**Given request:** Arrange every line of the rows below into a Markdown table with two columns, Number and Line, numbering the lines in order and skipping blank ones. Leave the pictures out of the table.

Records from a dataset
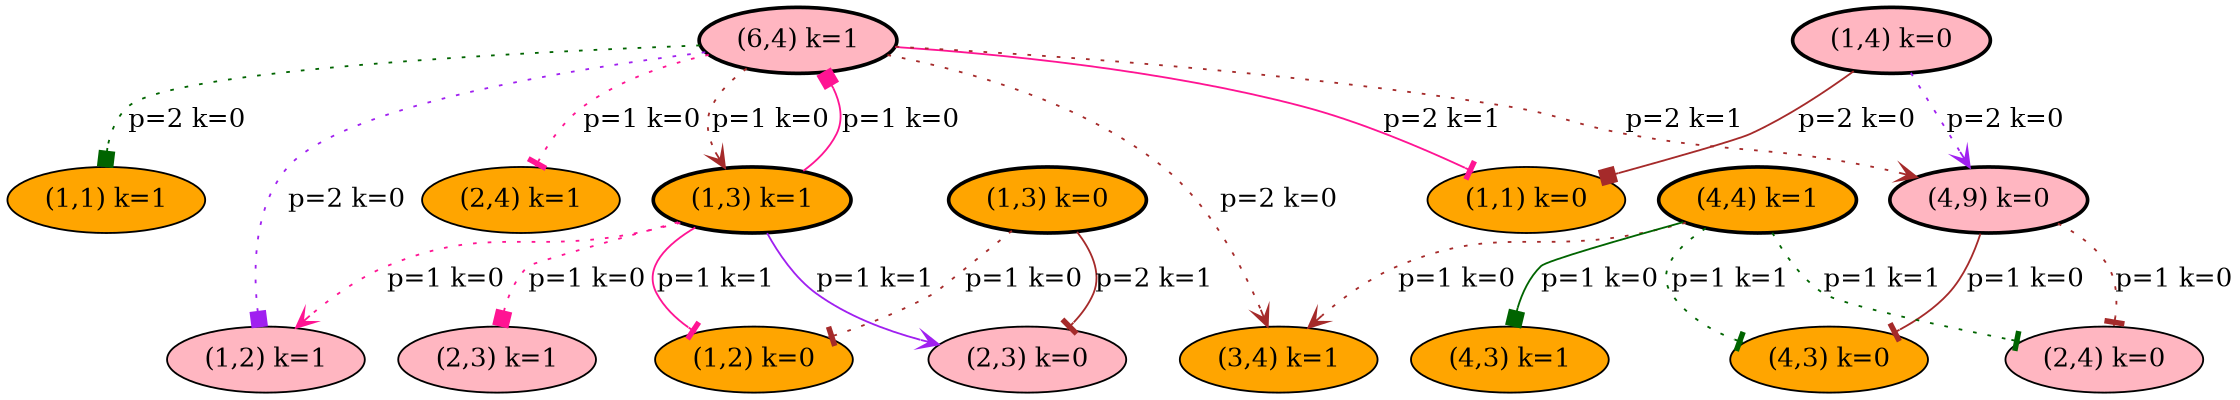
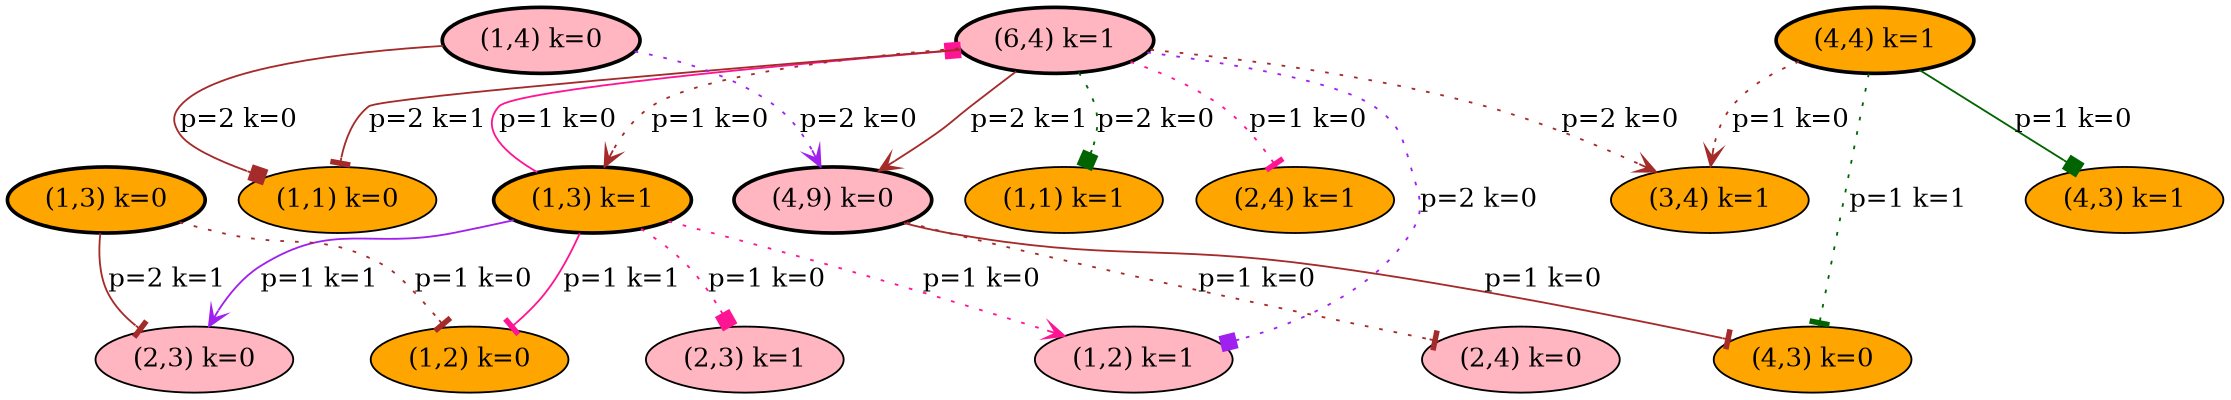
  digraph {
    node [fillcolor=orange style=filled]
    edge [arrowhead=tee color=brown style=dotted]
    n1 [label="(1,1) k=1"]
    n2 [fillcolor=lightpink label="(1,2) k=1"]
    n3 [label="(1,3) k=1" style="bold,filled"]
    n4 [fillcolor=lightpink label="(6,4) k=1" style="bold,filled"]
    n5 [fillcolor=lightpink label="(2,3) k=1"]
    n6 [label="(1,2) k=0"]
    n7 [fillcolor=lightpink label="(2,3) k=0"]
    n8 [label="(2,4) k=1"]
    n9 [label="(3,4) k=1"]
    n10 [label="(1,1) k=0"]
    n11 [fillcolor=lightpink label="(4,9) k=0" style="bold,filled"]
    n12 [fillcolor=lightpink label="(2,4) k=0"]
    n13 [label="(4,3) k=0"]
    n14 [label="(4,3) k=1"]
    n15 [label="(4,4) k=1" style="bold,filled"]
    n16 [label="(1,3) k=0" style="bold,filled"]
    n17 [fillcolor=lightpink label="(1,4) k=0" style="bold,filled"]
    n3 -> n2 [arrowhead=vee color=deeppink label="p=1 k=0"]
    n3 -> n4 [arrowhead=box color=deeppink label="p=1 k=0" style=solid]
    n3 -> n5 [arrowhead=box color=deeppink label="p=1 k=0"]
    n3 -> n6 [color=deeppink label="p=1 k=1" style=solid]
    n3 -> n7 [arrowhead=vee color=purple label="p=1 k=1" style=solid]
    n4 -> n1 [arrowhead=box color=darkgreen label="p=2 k=0"]
    n4 -> n2 [arrowhead=box color=purple label="p=2 k=0"]
    n4 -> n3 [arrowhead=vee label="p=1 k=0"]
    n4 -> n8 [color=deeppink label="p=1 k=0"]
    n4 -> n9 [arrowhead=vee label="p=2 k=0"]
-   n4 -> n10 [color=deeppink label="p=2 k=1" style=solid]
-   n4 -> n11 [arrowhead=vee label="p=2 k=1"]
+   n4 -> n10 [label="p=2 k=1" style=solid]
+   n4 -> n11 [arrowhead=vee label="p=2 k=1" style=solid]
    n11 -> n12 [label="p=1 k=0"]
    n11 -> n13 [label="p=1 k=0" style=solid]
    n15 -> n9 [arrowhead=vee label="p=1 k=0"]
-   n15 -> n12 [color=darkgreen label="p=1 k=1"]
    n15 -> n13 [color=darkgreen label="p=1 k=1"]
    n15 -> n14 [arrowhead=box color=darkgreen label="p=1 k=0" style=solid]
    n16 -> n6 [label="p=1 k=0"]
    n16 -> n7 [label="p=2 k=1" style=solid]
    n17 -> n10 [arrowhead=box label="p=2 k=0" style=solid]
    n17 -> n11 [arrowhead=vee color=purple label="p=2 k=0"]
  }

**Solution to this problem:**
| Number | Line |
|---|---|
| 1 |   digraph { |
| 2 |     node [fillcolor=orange style=filled] |
| 3 |     edge [arrowhead=tee color=brown style=dotted] |
| 4 |     n1 [label="(1,1) k=1"] |
| 5 |     n2 [fillcolor=lightpink label="(1,2) k=1"] |
| 6 |     n3 [label="(1,3) k=1" style="bold,filled"] |
| 7 |     n4 [fillcolor=lightpink label="(6,4) k=1" style="bold,filled"] |
| 8 |     n5 [fillcolor=lightpink label="(2,3) k=1"] |
| 9 |     n6 [label="(1,2) k=0"] |
| 10 |     n7 [fillcolor=lightpink label="(2,3) k=0"] |
| 11 |     n8 [label="(2,4) k=1"] |
| 12 |     n9 [label="(3,4) k=1"] |
| 13 |     n10 [label="(1,1) k=0"] |
| 14 |     n11 [fillcolor=lightpink label="(4,9) k=0" style="bold,filled"] |
| 15 |     n12 [fillcolor=lightpink label="(2,4) k=0"] |
| 16 |     n13 [label="(4,3) k=0"] |
| 17 |     n14 [label="(4,3) k=1"] |
| 18 |     n15 [label="(4,4) k=1" style="bold,filled"] |
| 19 |     n16 [label="(1,3) k=0" style="bold,filled"] |
| 20 |     n17 [fillcolor=lightpink label="(1,4) k=0" style="bold,filled"] |
| 21 |     n3 -> n2 [arrowhead=vee color=deeppink label="p=1 k=0"] |
| 22 |     n3 -> n4 [arrowhead=box color=deeppink label="p=1 k=0" style=solid] |
| 23 |     n3 -> n5 [arrowhead=box color=deeppink label="p=1 k=0"] |
| 24 |     n3 -> n6 [color=deeppink label="p=1 k=1" style=solid] |
| 25 |     n3 -> n7 [arrowhead=vee color=purple label="p=1 k=1" style=solid] |
| 26 |     n4 -> n1 [arrowhead=box color=darkgreen label="p=2 k=0"] |
| 27 |     n4 -> n2 [arrowhead=box color=purple label="p=2 k=0"] |
| 28 |     n4 -> n3 [arrowhead=vee label="p=1 k=0"] |
| 29 |     n4 -> n8 [color=deeppink label="p=1 k=0"] |
| 30 |     n4 -> n9 [arrowhead=vee label="p=2 k=0"] |
| 31 | -   n4 -> n10 [color=deeppink label="p=2 k=1" style=solid] |
| 32 | -   n4 -> n11 [arrowhead=vee label="p=2 k=1"] |
| 33 | +   n4 -> n10 [label="p=2 k=1" style=solid] |
| 34 | +   n4 -> n11 [arrowhead=vee label="p=2 k=1" style=solid] |
| 35 |     n11 -> n12 [label="p=1 k=0"] |
| 36 |     n11 -> n13 [label="p=1 k=0" style=solid] |
| 37 |     n15 -> n9 [arrowhead=vee label="p=1 k=0"] |
| 38 | -   n15 -> n12 [color=darkgreen label="p=1 k=1"] |
| 39 |     n15 -> n13 [color=darkgreen label="p=1 k=1"] |
| 40 |     n15 -> n14 [arrowhead=box color=darkgreen label="p=1 k=0" style=solid] |
| 41 |     n16 -> n6 [label="p=1 k=0"] |
| 42 |     n16 -> n7 [label="p=2 k=1" style=solid] |
| 43 |     n17 -> n10 [arrowhead=box label="p=2 k=0" style=solid] |
| 44 |     n17 -> n11 [arrowhead=vee color=purple label="p=2 k=0"] |
| 45 |   } |